===== GIVEN RECORDS =====

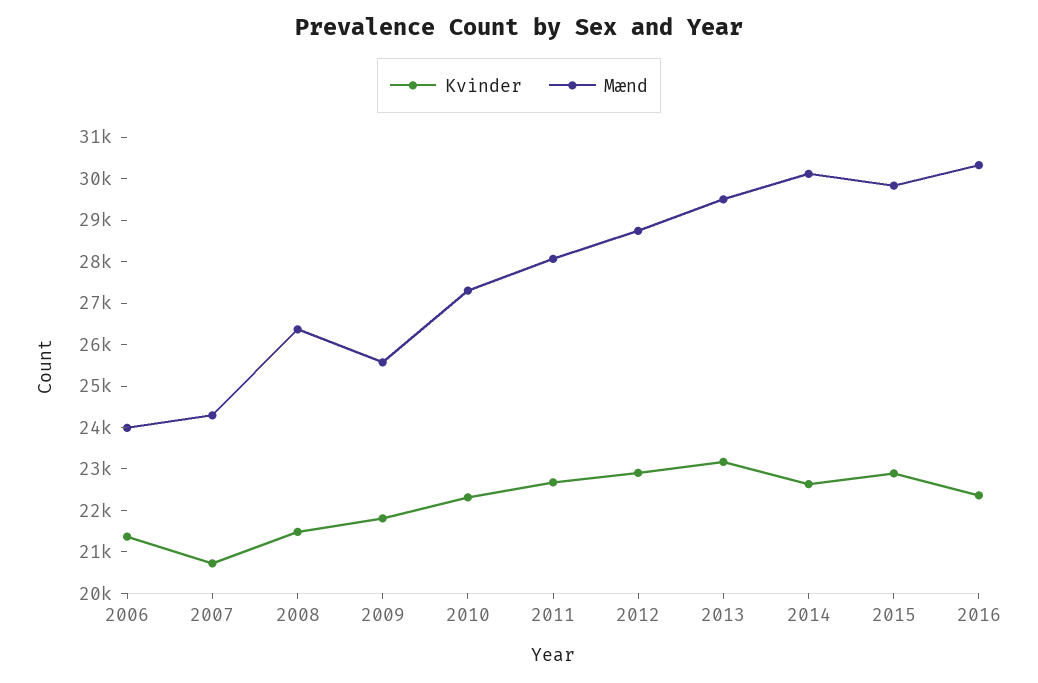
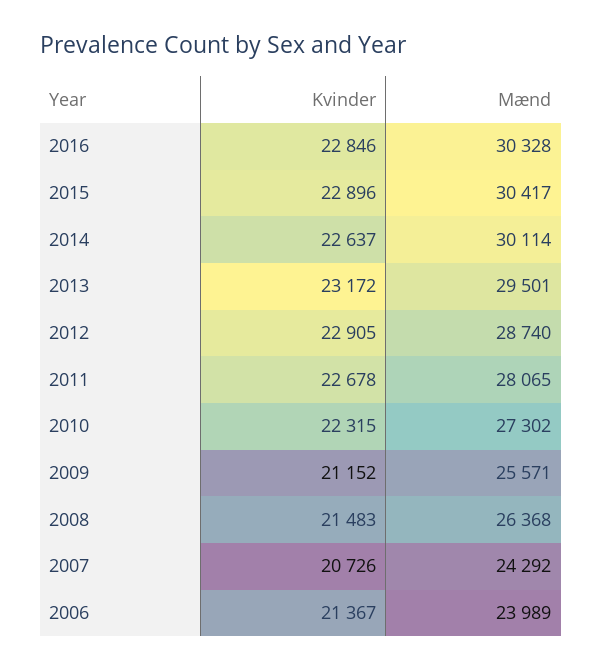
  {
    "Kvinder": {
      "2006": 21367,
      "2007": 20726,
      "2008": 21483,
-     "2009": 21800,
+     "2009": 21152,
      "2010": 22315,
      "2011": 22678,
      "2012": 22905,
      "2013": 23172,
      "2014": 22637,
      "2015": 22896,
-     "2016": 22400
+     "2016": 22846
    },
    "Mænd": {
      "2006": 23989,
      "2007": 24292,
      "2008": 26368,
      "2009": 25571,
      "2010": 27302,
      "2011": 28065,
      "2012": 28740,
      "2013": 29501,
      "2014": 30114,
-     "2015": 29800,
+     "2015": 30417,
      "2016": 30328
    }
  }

=====
===== GIVEN RECORDS =====

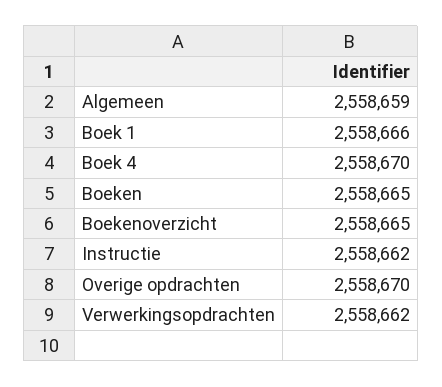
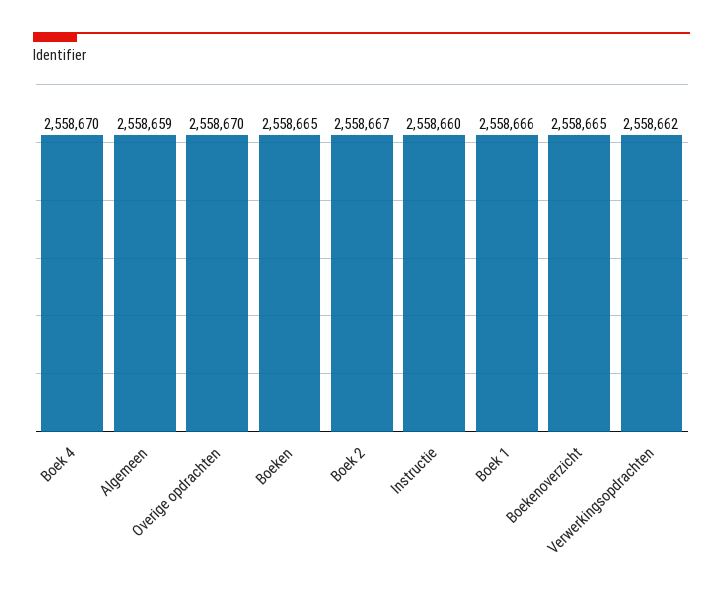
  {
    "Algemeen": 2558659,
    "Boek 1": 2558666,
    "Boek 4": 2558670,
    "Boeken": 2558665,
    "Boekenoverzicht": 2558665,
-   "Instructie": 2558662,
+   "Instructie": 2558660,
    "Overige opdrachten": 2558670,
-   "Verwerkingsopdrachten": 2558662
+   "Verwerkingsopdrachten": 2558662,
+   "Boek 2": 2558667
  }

=====

• **PROMPT**: Using the material above, gather every line that includes "Instructie".

• **EXPECTED ANSWER**:
-   "Instructie": 2558662,
+   "Instructie": 2558660,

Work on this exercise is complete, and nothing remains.